Je me console avec le résultat de toutes ces études qui montrent bien que notre tranche d’âge est plus heureuse que les plus jeunes, bien étonnamment! Comme quoi, le corps n’est pas le seul paramètre du bonheur.
En attendant, la vie est si magnifique, profitons-en bien, faisons de notre mieux pour accepter sereinement notre cheminement, et soyons reconnaissants pour ce que la vie nous apporte.
Que de vérités dans ce texte,,,je me surprends à me sentir vulnérable tout au long de ma lecture,,,
Par contre c’est inévitable et l’essentiel c’est de rester en Santé le plus longtemps possible.
J’entends souvent que la vieillesse est un Privilège…souvenons-nous en!
PS: Bien en dehors de Vous je remarque qu’en lisant le texte n’apparaît que des publicités de rajeunissement….Greffe de cheveux,maquillage permanent etc…etc…
Beau matin à vous!
Je me reconnais bien dans votre texte…
Avec mes 62 ans, je trouve bien souvent que le vieillissement est cruel. Oui, le corps flanche et craque de partout, tant sur la peau que dans les os…
Toutefois, il y a encore beaucoup d’éclat dans mes yeux et ce que les gens remarquent tout de suite, c’est mon sourire. Il est ma carte de visite, il fait partie de moi et lui, il ne vieillit pas :)
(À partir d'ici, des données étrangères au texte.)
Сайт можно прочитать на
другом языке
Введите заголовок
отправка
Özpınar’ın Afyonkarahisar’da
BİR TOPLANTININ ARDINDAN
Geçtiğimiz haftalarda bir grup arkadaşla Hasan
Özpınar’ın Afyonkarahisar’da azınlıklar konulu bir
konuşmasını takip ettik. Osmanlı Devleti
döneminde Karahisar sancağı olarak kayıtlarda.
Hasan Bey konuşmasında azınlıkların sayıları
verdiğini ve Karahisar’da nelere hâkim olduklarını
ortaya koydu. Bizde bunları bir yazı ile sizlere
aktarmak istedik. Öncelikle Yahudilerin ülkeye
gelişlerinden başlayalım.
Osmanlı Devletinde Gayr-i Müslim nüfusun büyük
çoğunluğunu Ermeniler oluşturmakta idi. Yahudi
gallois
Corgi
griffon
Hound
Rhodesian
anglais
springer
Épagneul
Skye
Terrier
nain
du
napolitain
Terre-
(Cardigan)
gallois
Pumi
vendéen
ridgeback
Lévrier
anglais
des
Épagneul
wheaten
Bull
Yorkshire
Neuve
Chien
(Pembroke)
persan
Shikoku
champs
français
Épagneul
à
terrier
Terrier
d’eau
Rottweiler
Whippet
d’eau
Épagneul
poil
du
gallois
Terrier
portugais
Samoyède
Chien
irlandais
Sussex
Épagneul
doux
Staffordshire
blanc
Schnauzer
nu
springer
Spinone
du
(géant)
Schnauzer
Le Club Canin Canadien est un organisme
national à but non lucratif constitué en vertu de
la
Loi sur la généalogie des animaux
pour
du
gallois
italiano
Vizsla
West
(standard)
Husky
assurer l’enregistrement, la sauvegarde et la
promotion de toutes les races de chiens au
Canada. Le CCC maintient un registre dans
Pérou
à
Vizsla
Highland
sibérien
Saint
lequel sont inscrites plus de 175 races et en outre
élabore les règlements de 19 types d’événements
D’ailleurs, quand je crois des personnes dans la rue ou ailleurs, il sont immédiatement portés à me rendre mon sourire. Le sourire n’est-il la plus belle des parures? Il va avec tout :)
Je prends soin de moi et je tente de rester active pour que on âme ait envie d’habiter encore longtemps mon corps.
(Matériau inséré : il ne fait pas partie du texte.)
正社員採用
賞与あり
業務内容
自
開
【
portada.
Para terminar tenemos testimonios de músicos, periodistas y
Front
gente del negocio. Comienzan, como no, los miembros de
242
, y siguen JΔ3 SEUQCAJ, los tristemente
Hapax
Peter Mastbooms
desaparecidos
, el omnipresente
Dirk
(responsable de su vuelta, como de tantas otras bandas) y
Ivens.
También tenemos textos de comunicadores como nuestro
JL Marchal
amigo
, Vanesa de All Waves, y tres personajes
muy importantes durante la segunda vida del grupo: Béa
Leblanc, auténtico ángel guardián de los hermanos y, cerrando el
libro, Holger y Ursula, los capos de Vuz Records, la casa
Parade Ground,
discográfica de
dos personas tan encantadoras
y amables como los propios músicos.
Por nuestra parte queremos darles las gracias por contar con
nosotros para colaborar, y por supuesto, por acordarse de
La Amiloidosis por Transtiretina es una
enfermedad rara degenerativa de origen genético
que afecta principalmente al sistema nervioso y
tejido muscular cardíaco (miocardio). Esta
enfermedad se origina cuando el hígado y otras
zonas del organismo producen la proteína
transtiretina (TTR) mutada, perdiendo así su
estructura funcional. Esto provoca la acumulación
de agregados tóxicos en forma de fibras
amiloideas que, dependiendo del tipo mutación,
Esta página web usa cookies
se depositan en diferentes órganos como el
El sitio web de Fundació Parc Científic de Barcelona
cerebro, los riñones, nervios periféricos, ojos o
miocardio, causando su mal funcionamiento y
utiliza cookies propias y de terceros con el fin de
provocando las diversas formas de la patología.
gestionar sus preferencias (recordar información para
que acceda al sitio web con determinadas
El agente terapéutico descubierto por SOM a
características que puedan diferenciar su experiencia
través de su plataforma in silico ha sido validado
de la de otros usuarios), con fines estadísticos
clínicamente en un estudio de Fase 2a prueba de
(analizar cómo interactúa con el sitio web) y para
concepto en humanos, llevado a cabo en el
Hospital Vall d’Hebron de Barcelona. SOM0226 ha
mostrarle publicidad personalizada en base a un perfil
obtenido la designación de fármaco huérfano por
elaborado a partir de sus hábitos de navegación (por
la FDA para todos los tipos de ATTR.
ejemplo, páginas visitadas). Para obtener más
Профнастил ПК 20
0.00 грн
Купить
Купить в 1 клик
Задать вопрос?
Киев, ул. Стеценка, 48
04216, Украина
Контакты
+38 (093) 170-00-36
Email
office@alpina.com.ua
Au plaisir de vous lire à nouveau xx
P.S Vous êtes radieuse et j’adore votre chapeau.
Bon jour ensoleillé,
J’ai 67 ans et demi ☺️ et votre texte ce matin m’a touché dans tout ce que je suis devenue.
Mon conjoint est décédé il y a déjà 5 ans et chaque jour des 40 années que nous avons vécues ensemble, il me disait je te choisis aujourd’hui, je t’aime et tu es belle, avant de m’embrasser le matin.
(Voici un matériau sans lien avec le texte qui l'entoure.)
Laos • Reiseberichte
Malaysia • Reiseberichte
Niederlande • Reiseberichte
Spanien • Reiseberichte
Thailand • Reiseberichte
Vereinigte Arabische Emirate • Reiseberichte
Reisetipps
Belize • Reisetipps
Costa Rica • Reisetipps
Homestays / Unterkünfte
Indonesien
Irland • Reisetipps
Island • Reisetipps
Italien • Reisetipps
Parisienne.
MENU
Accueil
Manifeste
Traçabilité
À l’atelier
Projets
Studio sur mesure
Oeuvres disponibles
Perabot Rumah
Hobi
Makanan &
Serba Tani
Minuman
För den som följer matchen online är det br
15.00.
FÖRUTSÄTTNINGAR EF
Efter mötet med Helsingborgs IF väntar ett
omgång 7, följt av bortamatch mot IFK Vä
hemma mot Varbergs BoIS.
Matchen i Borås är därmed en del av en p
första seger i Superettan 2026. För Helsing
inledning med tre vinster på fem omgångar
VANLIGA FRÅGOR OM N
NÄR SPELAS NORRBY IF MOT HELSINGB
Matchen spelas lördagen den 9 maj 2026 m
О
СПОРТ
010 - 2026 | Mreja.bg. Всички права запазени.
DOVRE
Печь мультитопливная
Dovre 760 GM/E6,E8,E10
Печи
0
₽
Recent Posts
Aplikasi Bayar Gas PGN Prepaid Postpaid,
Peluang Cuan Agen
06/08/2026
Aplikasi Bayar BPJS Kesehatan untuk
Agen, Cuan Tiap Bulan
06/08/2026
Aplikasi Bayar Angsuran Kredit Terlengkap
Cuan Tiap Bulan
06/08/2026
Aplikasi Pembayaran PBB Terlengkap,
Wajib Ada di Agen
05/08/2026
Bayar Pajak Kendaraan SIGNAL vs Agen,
Je vois ce que vous voyez dans votre miroir depuis cinq ans maintenant.
Plusieurs disent que je ne fais pas mon âge, je n’ai pas de ride, et mes cheveux sont parsemés de filets blancs un peu partout mais malgré mon âge, mes petits bobos de tous les jours, je me console en pensant à mes aînées que j’admirais pour leur sagesse. Je suis maintenant, moi aussi, une grand-maman, et je crois sincèrement que nous sommes, avec l’âge, belles de sagesse.